Spiral arms and bars drove gas transport in early massive galaxies
Data from NOEMA and JWST reveals that massive disk galaxies during cosmic noon used organized structural features to transport cold gas, challenging the view that early galaxies were predominantly chaotic.
Research from the Infrared & Submillimeter Astronomy Group at the Max Planck Institute for Extraterrestrial Physics (MPE) has revealed that massive disk galaxies during "cosmic noon" utilized spiral arms and bars to actively transport cold gas inward. This mechanism served as a galactic fuel pump, sustaining star formation by efficiently distributing gas across disks during a period roughly 8 to 10 billion years ago when star formation rates far exceeded those of the modern universe.
The findings, derived from the NOEMA3D survey, challenge previous astronomical assumptions that early galaxies were predominantly chaotic or driven by mergers. Instead, the data shows well-ordered disk galaxies with structural features that were previously thought to be rare or absent at such redshifts.
To reach these conclusions, the team used the NOrthern Extended Millimeter Array (NOEMA) in the French Alps to conduct the deepest millimeter-wave observations of cold molecular gas to date. These observations focused on ten massive, star-forming galaxies at redshifts z ~ 1.1–1.6. The researchers combined this data with high-resolution infrared imaging from the James Webb Space Telescope (JWST) to map the underlying stellar structures.
The JWST imagery confirmed that many of these systems are organized disks. In four out of the ten cases studied, the galaxies contained bars. While all ten galaxies exhibited ordered rotation, the team discovered coherent velocity residuals—gas motions that simple rotation cannot explain. These residuals, which reach typical in-plane velocities of 50 to 100 km/s, are spatially correlated with the bars and spiral arms.
"For the first time, we can directly link spiral arms and bars to the motions of cold gas within galaxies,"
Jean-Baptiste Jolly, MPE
The study suggests these structures are dynamical tools that redistribute gas. When viewed as radial inflows, the molecular gas transport rates are often comparable to the star formation rates of the galaxies, which are of order tens of solar masses per year. Such flows may feed central star formation, contribute to the growth of bulges, and provide material for central supermassive black holes.

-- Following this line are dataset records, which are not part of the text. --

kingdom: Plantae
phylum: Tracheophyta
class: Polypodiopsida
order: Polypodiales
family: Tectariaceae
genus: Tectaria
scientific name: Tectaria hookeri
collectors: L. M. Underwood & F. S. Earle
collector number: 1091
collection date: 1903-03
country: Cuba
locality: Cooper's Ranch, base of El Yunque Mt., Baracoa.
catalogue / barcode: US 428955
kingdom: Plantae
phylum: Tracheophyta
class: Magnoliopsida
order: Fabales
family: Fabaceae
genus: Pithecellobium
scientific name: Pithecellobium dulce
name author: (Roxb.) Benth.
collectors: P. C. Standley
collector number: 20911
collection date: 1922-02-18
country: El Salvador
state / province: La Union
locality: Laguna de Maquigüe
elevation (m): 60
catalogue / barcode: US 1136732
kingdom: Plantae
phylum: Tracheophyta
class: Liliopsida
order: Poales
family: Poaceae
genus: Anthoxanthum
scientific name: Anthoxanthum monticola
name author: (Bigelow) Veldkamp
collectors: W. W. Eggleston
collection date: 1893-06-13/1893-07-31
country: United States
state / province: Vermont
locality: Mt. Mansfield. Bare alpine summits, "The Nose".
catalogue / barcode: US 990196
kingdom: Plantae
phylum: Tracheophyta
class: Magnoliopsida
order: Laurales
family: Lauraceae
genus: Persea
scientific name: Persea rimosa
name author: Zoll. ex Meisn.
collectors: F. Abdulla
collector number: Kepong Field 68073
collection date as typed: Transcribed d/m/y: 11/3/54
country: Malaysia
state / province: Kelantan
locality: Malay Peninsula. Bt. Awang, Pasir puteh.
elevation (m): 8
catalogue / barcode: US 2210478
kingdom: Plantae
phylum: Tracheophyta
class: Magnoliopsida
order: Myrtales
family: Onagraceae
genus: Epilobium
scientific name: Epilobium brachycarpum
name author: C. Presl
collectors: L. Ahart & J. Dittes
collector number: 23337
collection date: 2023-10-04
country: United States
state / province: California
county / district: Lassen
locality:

A companion study examined the location of cold gas and dust, finding that these materials are generally extended over the full galactic disk. The sizes are broadly comparable to the stellar component, and both the gas depletion time and molecular gas fraction remain flat out to approximately twice the stellar effective radius. This differs from merger-driven compact starburst galaxies, where star formation and dust are typically concentrated in small central regions.
"The depth of the NOEMA observations allows us to trace the cold-gas reservoirs that fueled galaxy growth during cosmic noon,"
Jianhang Chen, MPE
While the NOEMA3D data highlights the role of these structures in early massive galaxies, other research using the PHANGS survey has investigated the role of spiral arms in nearby spiral galaxies. A study of 22 nearby spiral galaxies found that cloud lifetime and feedback timescale distributions were similar in both spiral arms and inter-arm regions. This suggests that in those specific nearby systems, spiral arms are unlikely to play a dominant role in triggering star formation. In fact, that study found star formation efficiency appeared slightly higher in inter-arm regions compared to spiral arms.
The interplay of galactic dynamics is further complicated by the physics of molecular clouds. Star formation generally involves the assembly of cold molecular clouds followed by the collapse of denser regions. This process is influenced by spiral-arm compression, tidal forces, shear, and turbulence from supernova feedback. In some nearby galaxies, such as M51, the ratio between star formation rate and molecular gas mass is much lower in the inner parts of the southern arm than elsewhere, which has been attributed to a dynamical suppression of star formation.
Collectively, these studies indicate that by z ~ 1–2, massive star-forming galaxies had already developed the organized disks necessary to drive significant gas transport. This capability helped keep these galaxies on the star-forming main sequence and shaped the buildup of black holes, bulges, and disks over cosmic time.